There was no significant difference in progression-free survival (PFS) between arms (HR,0.87), although median PFS was numerically higher with atezolizumab (4.2 vs 4.0 months with chemotherapy). The 12-month PFS rates were 19.7 and 14.2 percent; the 24-month PFS rates were 8.9 percent and 1.6 percent, respectively.

Overall response rates (ORRs) were 16.9 percent and 7.9 percent with the atezolizumab and chemotherapy arms. The median DoR was 14.0 months and 7.8 months, respectively. Overall, there were more patients in the chemotherapy arm who went on to receive subsequent treatment (29.8 percent vs 20.2 percent with atezolizumab). While crossover was not allowed, 19 percent of patients in the chemotherapy arm ultimately received a checkpoint inhibitor.

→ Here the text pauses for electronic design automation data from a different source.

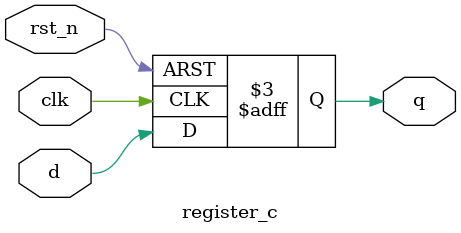
<source format=v>

module counter
#(
    parameter WIDTH = 1
)(
    input                  clk,
    input                  rst_n,
    output reg [WIDTH-1:0] cntr
);
    always @ (posedge clk or negedge rst_n)
        if (!rst_n)
            cntr <= 0;
        else
            cntr <= cntr + 1;
endmodule

module counter_block
#(
    parameter WIDTH = 1
)(
    input              clk,
    input              rst_n,
    output [WIDTH-1:0] cntr
);
    wire [WIDTH-1:0] cntr_nx = cntr + 1;
    register_c #(WIDTH) r_cntr (clk, rst_n, cntr_nx, cntr);

endmodule

module register_c
#(
    parameter WIDTH = 1
)(
    input                  clk,
    input                  rst_n,
    input      [WIDTH-1:0] d,
    output reg [WIDTH-1:0] q
);

    always @ (posedge clk or negedge rst_n)
        if (!rst_n)
            q <= 0;
        else
            q <= d;
 
endmodule

</source>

Additionally, meaningful changes were reported across disease-and treatment-related symptoms, including improved time to confirmed deterioration of chest pain and improvement in appetite loss and cough with atezolizumab.

Grade 3 or 4 treatment-related adverse events (TRAEs) were less frequent with atezolizumab (16.3 percent vs 33.3 percent), and so were serious adverse events (12 percent vs 16 percent).

“I think patients felt better on atezolizumab than chemotherapy, with fewer TRAEs, and numerically lower rates of toxic deaths,” said Leighl.

“There weren’t any new or unexpected safety signals with atezolizumab,” added Lee. “This is important as we wanted to do no harm to these patients. Reassuringly, we do not see any added toxicity compared with the historical control or what had been published in pivotal studies.”

Expert perspectives

Dr Lizza Hendriks of Maastricht University Medical Center, Netherlands, who is not affiliated with the trial, said the results are “reassuring” because the median OS for the atezolizumab arm in the IPSOS trial is comparable to that seen from the PePS2 trial of pembrolizumab monotherapy in PS2 patients with NSCLC. [Lancet Respir Med 2020;8:895-904]

“This confirms that for select patients with PS ≥2 and those aged ≥70 years with comorbidities, immunotherapy is a good option. We know these patients were historically excluded from pivotal clinical trials, so this is really a patient population with an unmet therapeutic need.”

She explained that PS ≥2 can be a result of cancer or multiple comorbidities, making it more difficult to determine the optimal management strategy for these patients. “If you have a rapidly deteriorating patient, it would be quite difficult to derive benefit from any treatment, including immunotherapy,” she added.